# MATERIAL FOR THIS EXERCISE
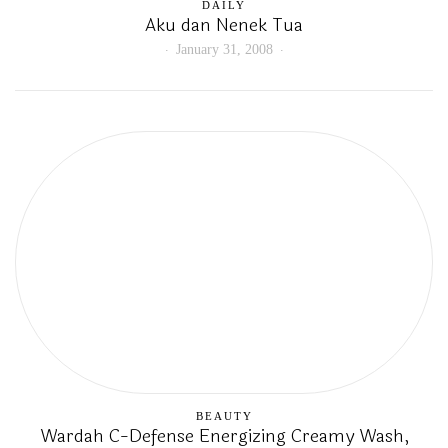
DAILY
Aku dan Nenek Tua
January 31, 2008
BEAUTY
Wardah C-Defense Energizing Creamy Wash,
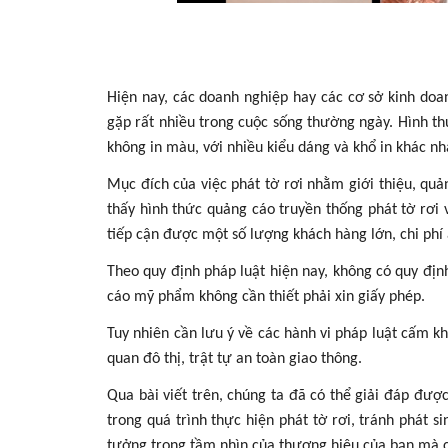
Hiện nay, các doanh nghiệp hay các cơ sở kinh do
gặp rất nhiều trong cuộc sống thường ngày. Hình t
không in màu, với nhiều kiểu dáng và khổ in khác nha
Mục đích của việc phát tờ rơi nhằm giới thiệu, qu
thấy hình thức quảng cáo truyền thống phát tờ rơi
tiếp cận được một số lượng khách hàng lớn, chi phí
Theo quy định pháp luật hiện nay, không có quy định 
cáo mỹ phẩm không cần thiết phải xin giấy phép.
Tuy nhiên cần lưu ý về các hành vi pháp luật cấm 
quan đô thị, trật tự an toàn giao thông.
Qua bài viết trên, chúng ta đã có thể giải đáp đượ
trong quá trình thực hiện phát tờ rơi, tránh phát 
tưởng trong tầm nhìn của thương hiệu của bạn mà 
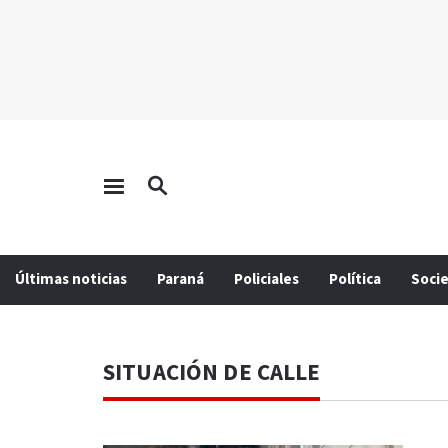
Últimas noticias
Paraná
Policiales
Política
Soci
SITUACIÓN DE CALLE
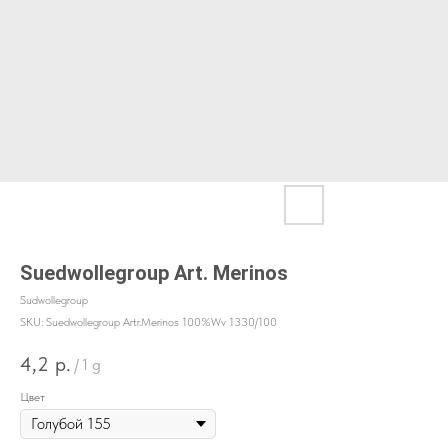
Suedwollegroup Art. Merinos
Sudwollegroup
SKU:
Suedwollegroup Artr.Merinos 100%Wv 1330/100
4,2
р.
/
1 g
Цвет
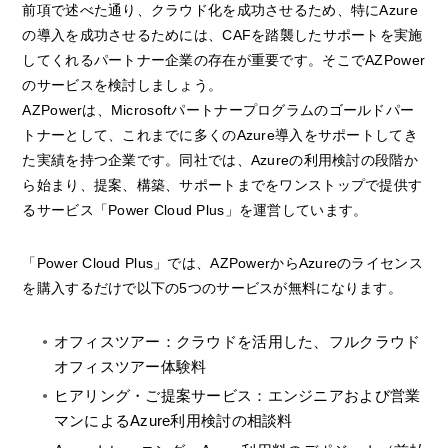
前項で述べた通り、クラウド化を成功させるため、特にAzure
の導入を成功させるためには、CAFを踏襲したサポートを実施
してくれるパートナー企業の存在が重要です。そこでAZPower
のサービスを検討しましょう。
AZPowerは、Microsoftパートナープログラムのゴールドパー
トナーとして、これまでに多くのAzure導入をサポートしてき
た実績を持つ企業です。同社では、Azureの利用検討の段階か
ら始まり、提案、構築、サポートまでをワンストップで提供す
るサービス「Power Cloud Plus」を運営しています。
「Power Cloud Plus」では、AZPowerからAzureのライセンス
を購入するだけで以下の5つのサービスが無料になります。
オフィスツアー：クラウドを活用した、フルクラウド
オフィスツアー体験料
ヒアリング・ご提案サービス：エンジニアおよび営業
マンによるAzure利用検討の相談料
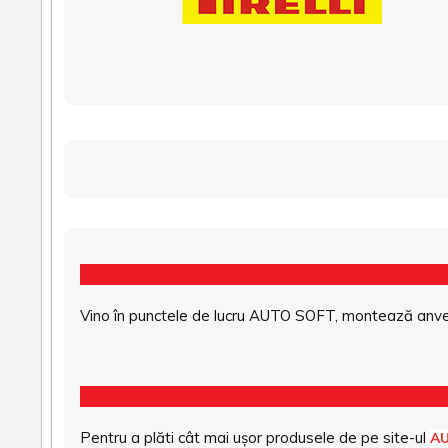
Vino în punctele de lucru AUTO SOFT, montează anvel
Pentru a plăti cât mai ușor produsele de pe site-ul
A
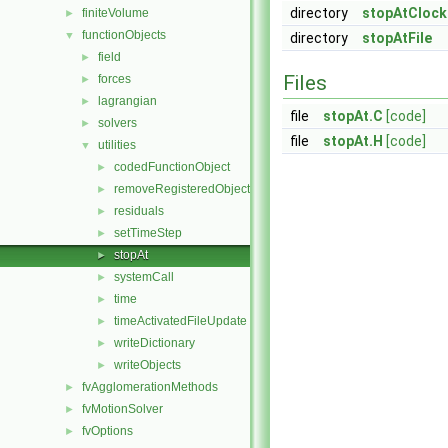
directory
stopAtCloc
finiteVolume
►
functionObjects
▼
directory
stopAtFile
field
►
Files
forces
►
lagrangian
►
file
stopAt.C
[code]
solvers
►
file
stopAt.H
[code]
utilities
▼
codedFunctionObject
►
removeRegisteredObject
►
residuals
►
setTimeStep
►
stopAt
►
systemCall
►
time
►
timeActivatedFileUpdate
►
writeDictionary
►
writeObjects
►
fvAgglomerationMethods
►
fvMotionSolver
►
fvOptions
►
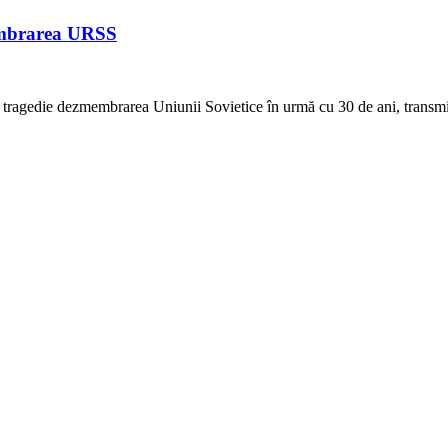
membrarea URSS
pt tragedie dezmembrarea Uniunii Sovietice în urmă cu 30 de ani, transm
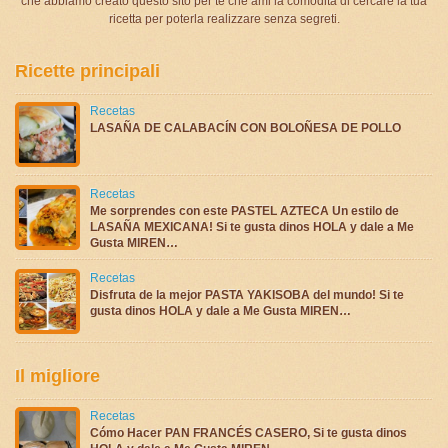
che abbiamo creato questo sito per te che ami la comodità di cercare la tua
ricetta per poterla realizzare senza segreti.
Ricette principali
Recetas
LASAÑA DE CALABACÍN CON BOLOÑESA DE POLLO
Recetas
Me sorprendes con este PASTEL AZTECA Un estilo de
LASAÑA MEXICANA! Si te gusta dinos HOLA y dale a Me
Gusta MIREN…
Recetas
Disfruta de la mejor PASTA YAKISOBA del mundo! Si te
gusta dinos HOLA y dale a Me Gusta MIREN…
Il migliore
Recetas
Cómo Hacer PAN FRANCÉS CASERO, Si te gusta dinos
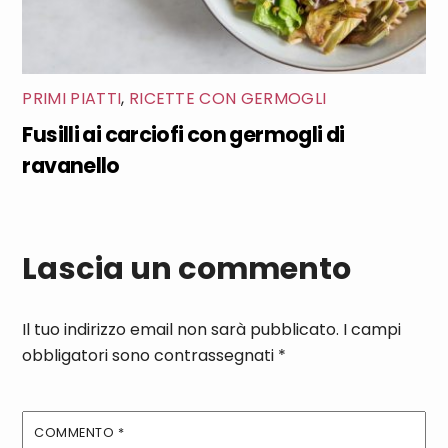
PRIMI PIATTI
,
RICETTE CON GERMOGLI
Fusilli ai carciofi con germogli di
ravanello
Lascia un commento
Il tuo indirizzo email non sarà pubblicato.
I campi
obbligatori sono contrassegnati
*
COMMENTO
*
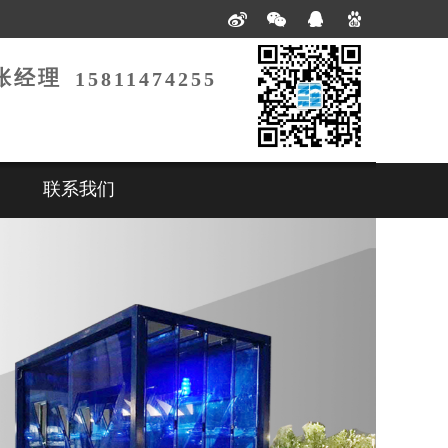
张经理
15811474255
联系我们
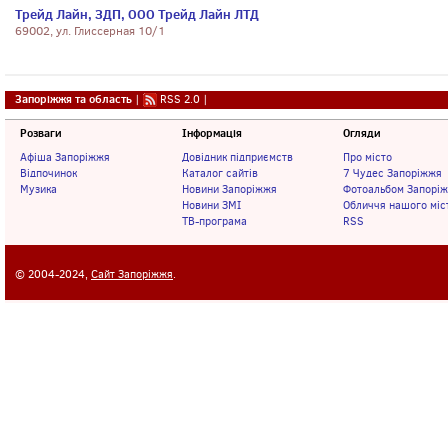
Трейд Лайн, ЗДП, ООО Трейд Лайн ЛТД
69002, ул. Глиссерная 10/1
Запоріжжя та область
|
RSS 2.0
|
Розваги
Інформація
Огляди
Афіша Запоріжжя
Довідник підприємств
Про місто
Відпочинок
Каталог сайтів
7 Чудес Запоріжжя
Музика
Новини Запоріжжя
Фотоальбом Запорі
Новини ЗМІ
Обличчя нашого міс
ТВ-програма
RSS
© 2004-2024,
Сайт Запоріжжя
.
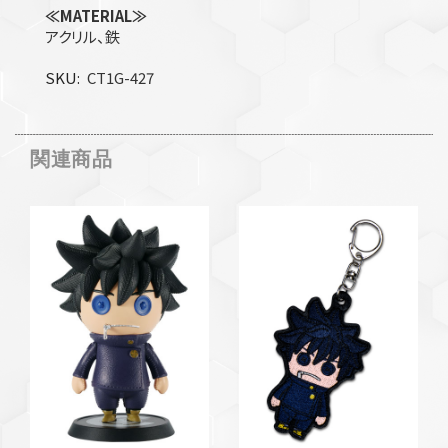
≪MATERIAL≫
アクリル、鉄
SKU
CT1G-427
関連商品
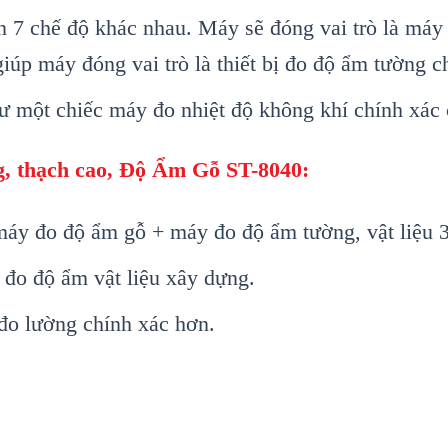
n 7 chế độ kh
ác nhau. Máy s
ẽ đ
óng vai trò là máy
gi
úp máy đóng vai trò là thi
ết bị đo độ ẩm tường c
hư m
ột chiếc m
áy đo nhi
ệt độ kh
ông khí chính xác 
g, thạch cao
, Độ Ẩm Gỗ ST-8040:
m
áy đo đ
ộ ẩm gỗ + m
áy đo đ
ộ ẩm tường, vật liệu 
 đo độ ẩm vật liệu x
ây d
ựng.
đo lường ch
ính xác hơn.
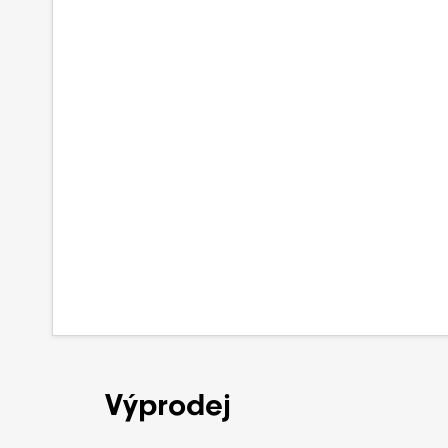
Výprodej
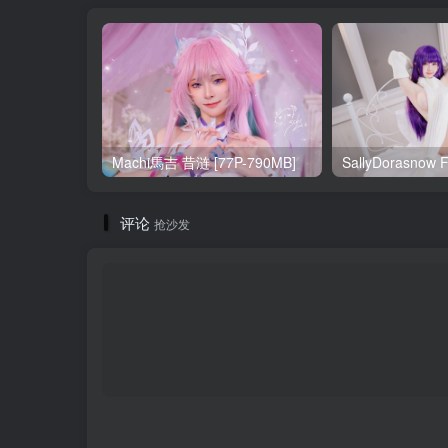
Machi馬吉 昔涟 [77P-790MB]
评论
抢沙发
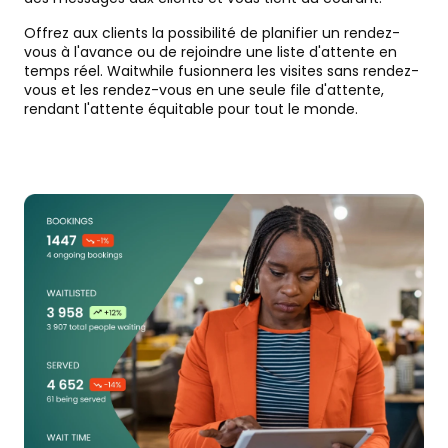
Offrez aux clients la possibilité de planifier un rendez-
vous à l'avance ou de rejoindre une liste d'attente en
temps réel. Waitwhile fusionnera les visites sans rendez-
vous et les rendez-vous en une seule file d'attente,
rendant l'attente équitable pour tout le monde.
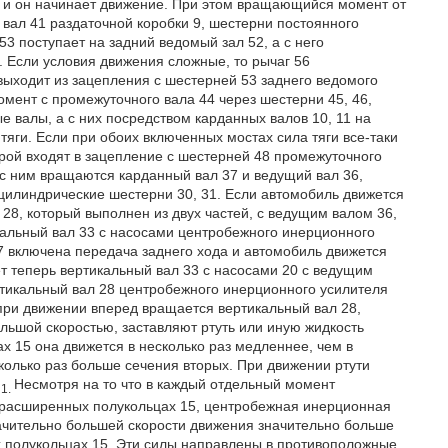
а и он начинает движение. При этом вращающийся момент от
 вал 41 раздаточной коробки 9, шестерни постоянного
53 поступает на задний ведомый зал 52, а с него
. Если условия движения сложные, то рычаг 56
выходит из зацепления с шестерней 53 заднего ведомого
омент с промежуточного вала 44 через шестерни 45, 46,
 валы, а с них посредством карданных валов 10, 11 на
тяги. Если при обоих включенных мостах сила тяги все-таки
орой входят в зацепление с шестерней 48 промежуточного
 с ним вращаются карданный вал 37 и ведущий вал 36,
 цилиндрические шестерни 30, 31. Если автомобиль движется
28, который выполнен из двух частей, с ведущим валом 36,
кальный вал 33 с насосами центробежного инерционного
 7 включена передача заднего хода и автомобиль движется
ет теперь вертикальный вал 33 с насосами 20 с ведущим
ртикальный вал 28 центробежного инерционного усилителя
 при движении вперед вращается вертикальный вал 28,
льшой скоростью, заставляют ртуть или иную жидкость
 15 она движется в несколько раз медленнее, чем в
колько раз больше сечения вторых. При движении ртути
F
Несмотря на то что в каждый отдельный момент
1.
в расширенных полукольцах 15, центробежная инерционная
начительно большей скорости движения значительно больше
 полукольцах 15. Эти силы направлены в противоположные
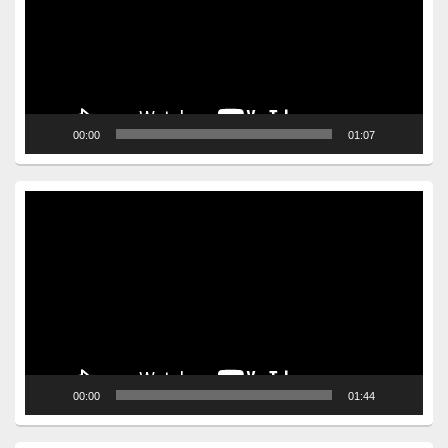
00:00
01:07
Video
Player
00:00
01:44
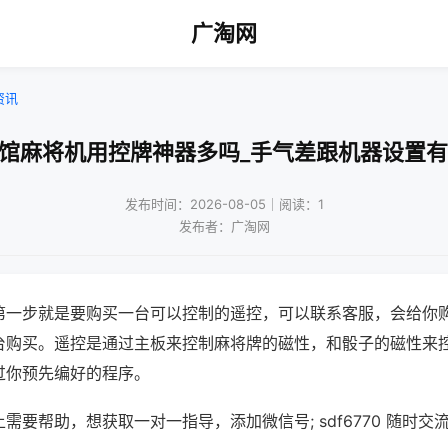
广淘网
资讯
将馆麻将机用控牌神器多吗_手气差跟机器设置有
发布时间：2026-08-05｜阅读：1
发布者：广淘网
第一步就是要购买一台可以控制的遥控，可以联系客服，会给你
台购买。遥控是通过主板来控制麻将牌的磁性，和骰子的磁性来
过你预先编好的程序。
需要帮助，想获取一对一指导，添加微信号; sdf6770 随时交流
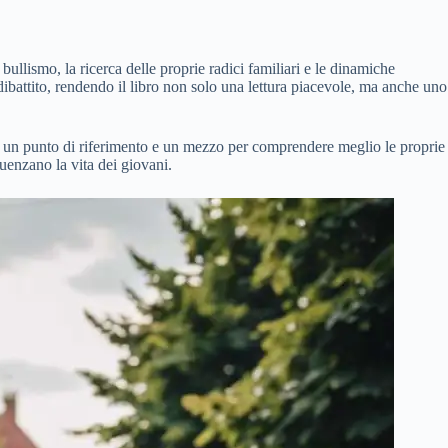
bullismo, la ricerca delle proprie radici familiari e le dinamiche
 dibattito, rendendo il libro non solo una lettura piacevole, ma anche uno
oro un punto di riferimento e un mezzo per comprendere meglio le proprie
luenzano la vita dei giovani.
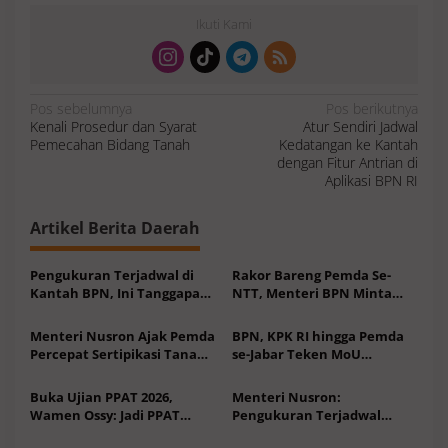
Ikuti Kami
N
Pos sebelumnya
Pos berikutnya
a
Kenali Prosedur dan Syarat
Atur Sendiri Jadwal
v
i
Pemecahan Bidang Tanah
Kedatangan ke Kantah
g
a
dengan Fitur Antrian di
s
Aplikasi BPN RI
i
p
o
s
Artikel Berita Daerah
Pengukuran Terjadwal di
Rakor Bareng Pemda Se-
Kantah BPN, Ini Tanggapan
NTT, Menteri BPN Minta
Warga Inovasi Pertahanan
Dukungan Kepala Daerah
soal Ini
Menteri Nusron Ajak Pemda
BPN, KPK RI hingga Pemda
Percepat Sertipikasi Tanah
se-Jabar Teken MoU
Rumah Ibadah di NTT
Penguatan Cegah Korupsi
Buka Ujian PPAT 2026,
Menteri Nusron:
Wamen Ossy: Jadi PPAT
Pengukuran Terjadwal
Kompeten, Profesional dan
Sudah Berlaku di 400 Kantor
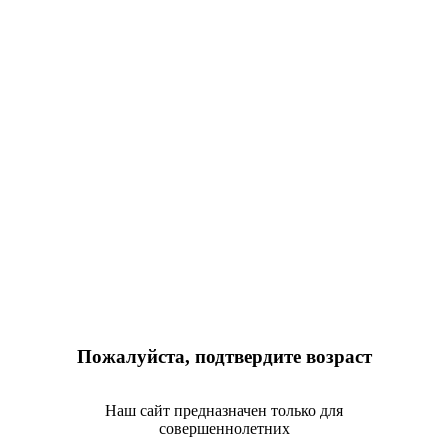
Пожалуйста, подтвердите возраст
Наш сайт предназначен только для
совершеннолетних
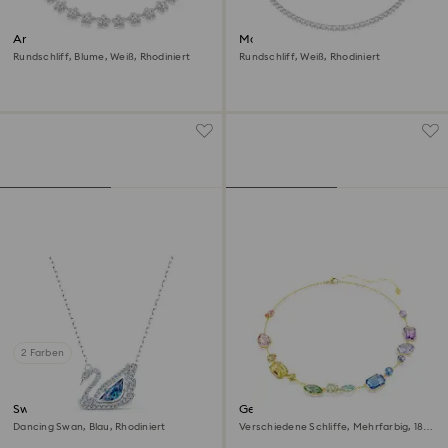
Ariana Grande x Swarovski
Matrix Tennis Halskette
Halskette
Rundschliff, Blume, Weiß, Rhodiniert
Rundschliff, Weiß, Rhodiniert
2 Farben
Swan Halskette
Gema Halskette
Dancing Swan, Blau, Rhodiniert
Verschiedene Schliffe, Mehrfarbig, 18K
Goldbeschichtet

# JOB ITEM
Count every line of the listing that includes the word "Suedwollegroup", then give that count and no other words.

# RESULT
2